Roasio ricorda Mimma

Si spegne una delle testimoni dirette della Resistenza in Valsesia. E’ morta a 99 anni Annita Bonardo, per tutti “Mimma”, partigiana della Brigata Garibaldi e coordinatrice dei “Gruppi di Difesa delle Donne e aiuto ai Combattenti della Libertà” durante l’occupazione. Nata nel 1920, avrebbe tagliato il traguardo del secolo di vita tra qualche mese. Entrò in clandestinità dopo aver organizzato uno sciopero di operaie che consentì di salvare la vita ad alcuni giovani renitenti alla leva catturati dai fascisti e destinati a essere fucilati. Riuscì a scappare dal carcere a Torino, si rifugiò a Roasio, in un ospizio gestito dalle suore e infine, agli ordini di Cino Moscatelli, comandante della “Brigata Garibaldi” della Valsesia, si occupò fino alla Liberazione del coordinamento dei “Gruppi di Difesa delle Donne e l’aiuto ai Combattenti della Libertà”.

L’ultima partigiana

A causa del Coronavirus non hanno potuto dirle addio né cantare per lei un “Bella ciao” di saluto, ma i tanti amici che hanno voluto bene a Mimma Bonardo non potranno mai dimenticare una vercellese schietta e coraggiosa che, fino agli ultimi giorni della sua lunga vita, è stata una voce forte dalla parte delle donne e dei più deboli.
Era l’ultima delle partigiane vercellesi testimoni e protagoniste della guerra di Liberazione.

L’impegno antifascista

Da alcuni anni viveva in Casa di Riposo, dove aveva portato la medaglia partigiana – che indossava ogni 25 Aprile – la bandiera Arcobaleno, le foto di Emergency, qualche libro e i ricordi di una vita straordinaria.
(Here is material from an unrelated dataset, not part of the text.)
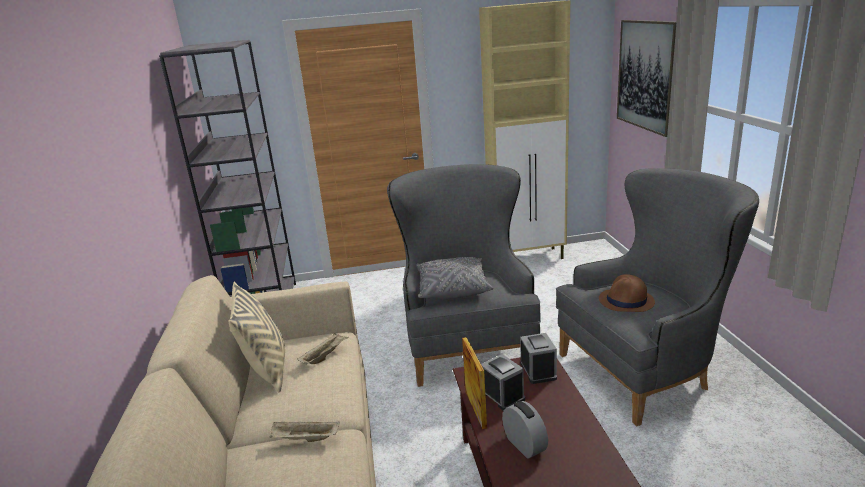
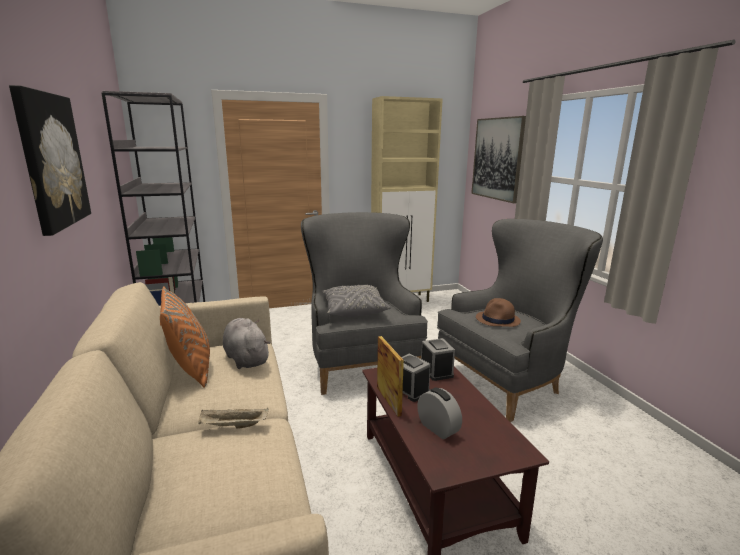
camera: 10 degrees left, 5 degrees down
(113, 161) = (51, 160): none -> picture
(267, 369) = (190, 369): beige pillow -> orange pillow
(324, 356) = (246, 358): beige tray -> grey plush toy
Era nata nel 1920, in una famiglia antifascista – il padre era un abile argentiere che non volle prendere la tessera del Fascio – e lei fin dall’inizio dell’occupazione si era dedicata ad attività di propaganda antifascista e di coordinamento tra le donne che, proprio in quegli anni, erano entrate in fabbrica e negli uffici per lavorare al posto dei mariti in guerra.